**Information:**
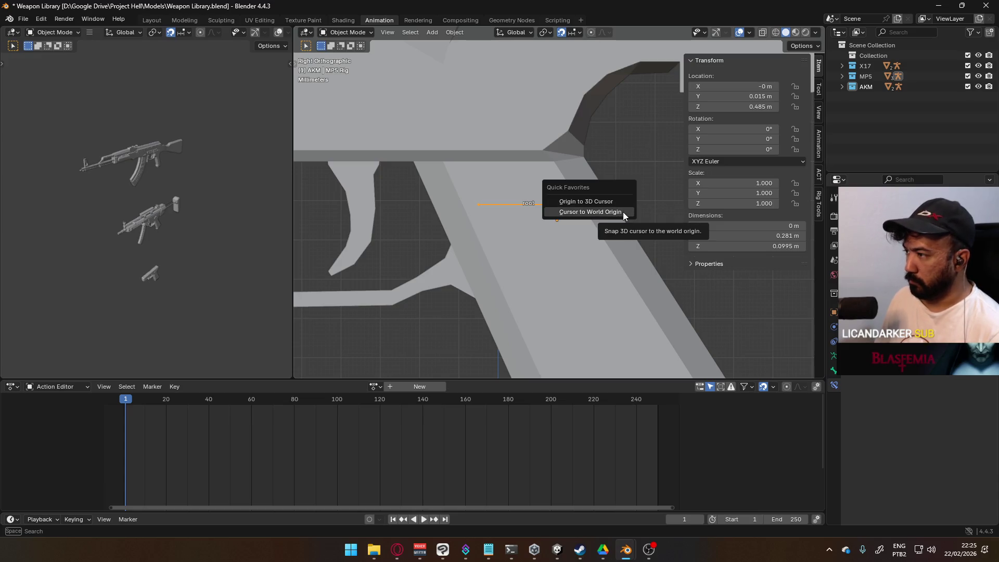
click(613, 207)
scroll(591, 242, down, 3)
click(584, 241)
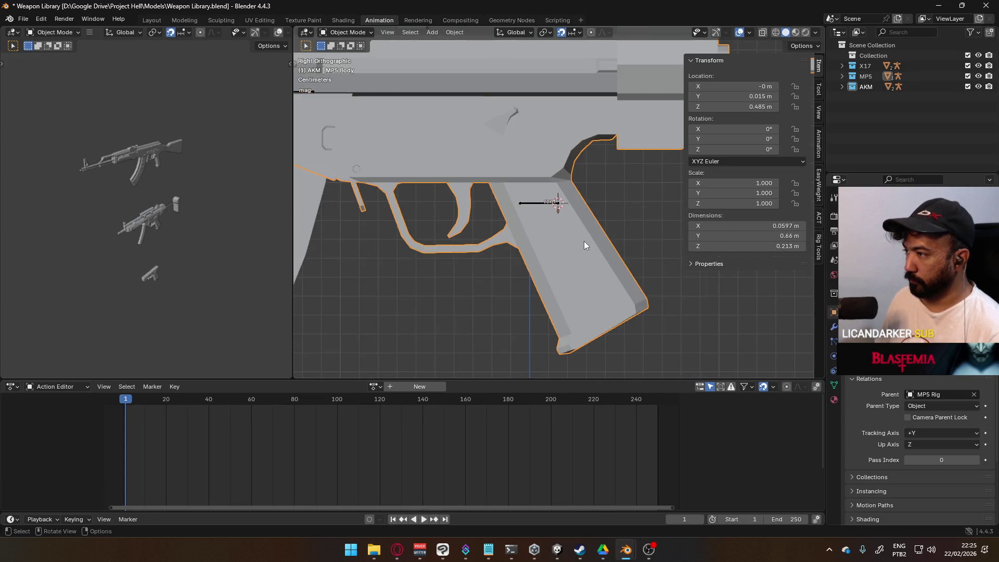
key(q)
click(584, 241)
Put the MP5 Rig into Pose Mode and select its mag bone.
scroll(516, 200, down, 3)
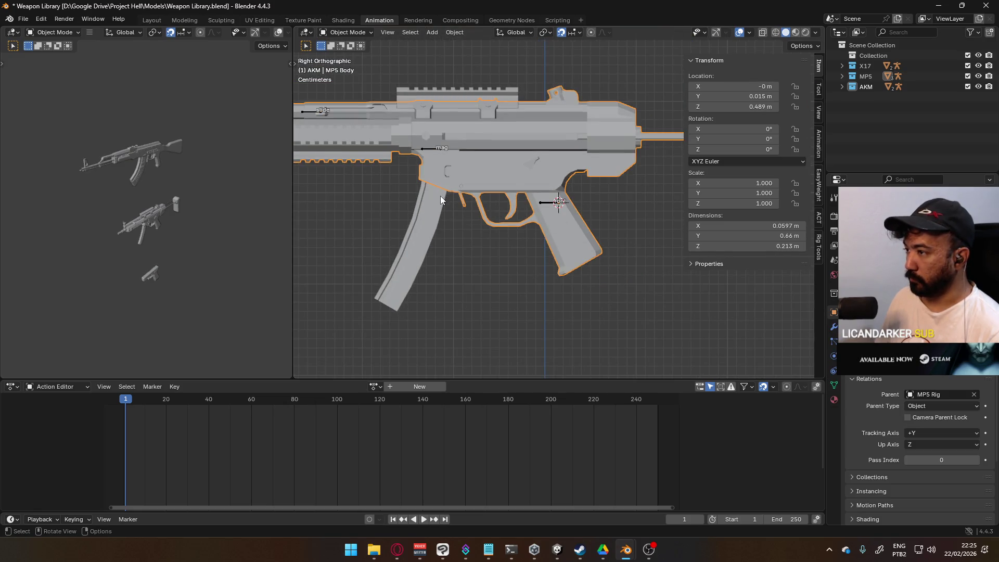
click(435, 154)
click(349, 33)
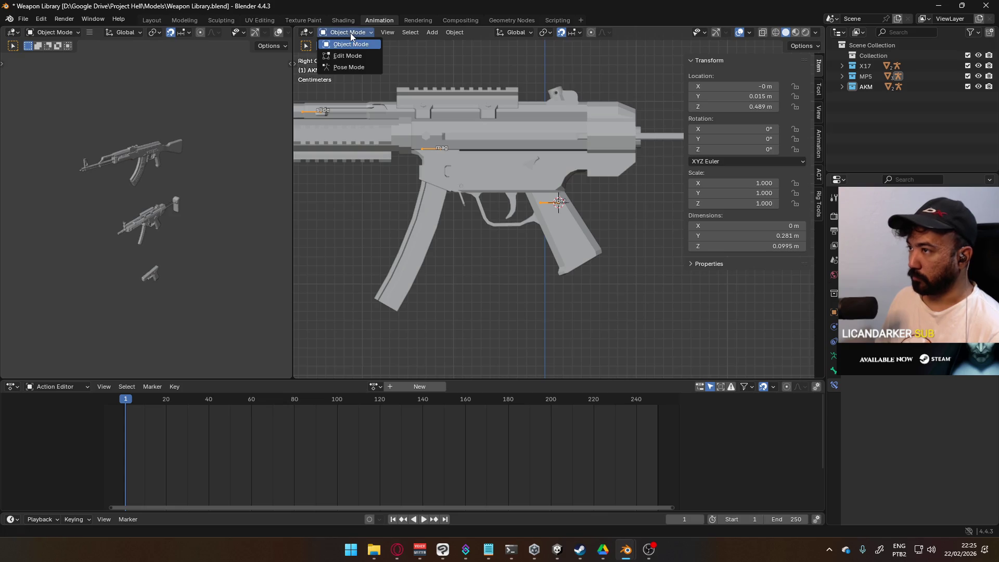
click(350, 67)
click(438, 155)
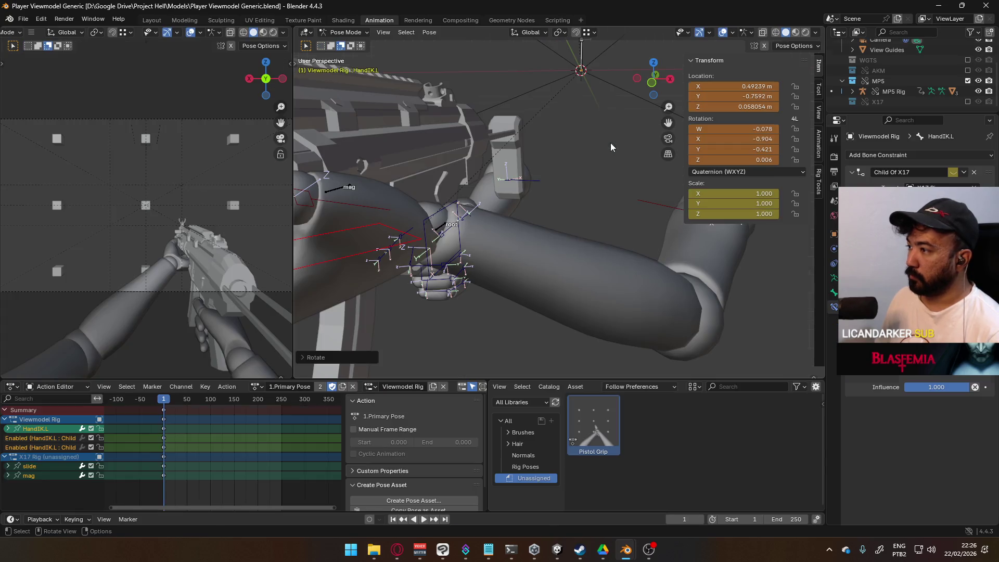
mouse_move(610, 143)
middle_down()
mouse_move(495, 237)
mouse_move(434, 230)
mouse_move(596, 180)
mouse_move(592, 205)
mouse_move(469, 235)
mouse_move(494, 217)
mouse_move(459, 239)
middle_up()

**Work to complete:**
Transcribe the material as is, with images omitted.

**Result:**
click(613, 207)
scroll(591, 242, down, 3)
click(584, 241)
key(q)
click(584, 241)
Put the MP5 Rig into Pose Mode and select its mag bone.
scroll(516, 200, down, 3)
click(435, 154)
click(349, 33)
click(350, 67)
click(438, 155)
mouse_move(610, 143)
middle_down()
mouse_move(495, 237)
mouse_move(434, 230)
mouse_move(596, 180)
mouse_move(592, 205)
mouse_move(469, 235)
mouse_move(494, 217)
mouse_move(459, 239)
middle_up()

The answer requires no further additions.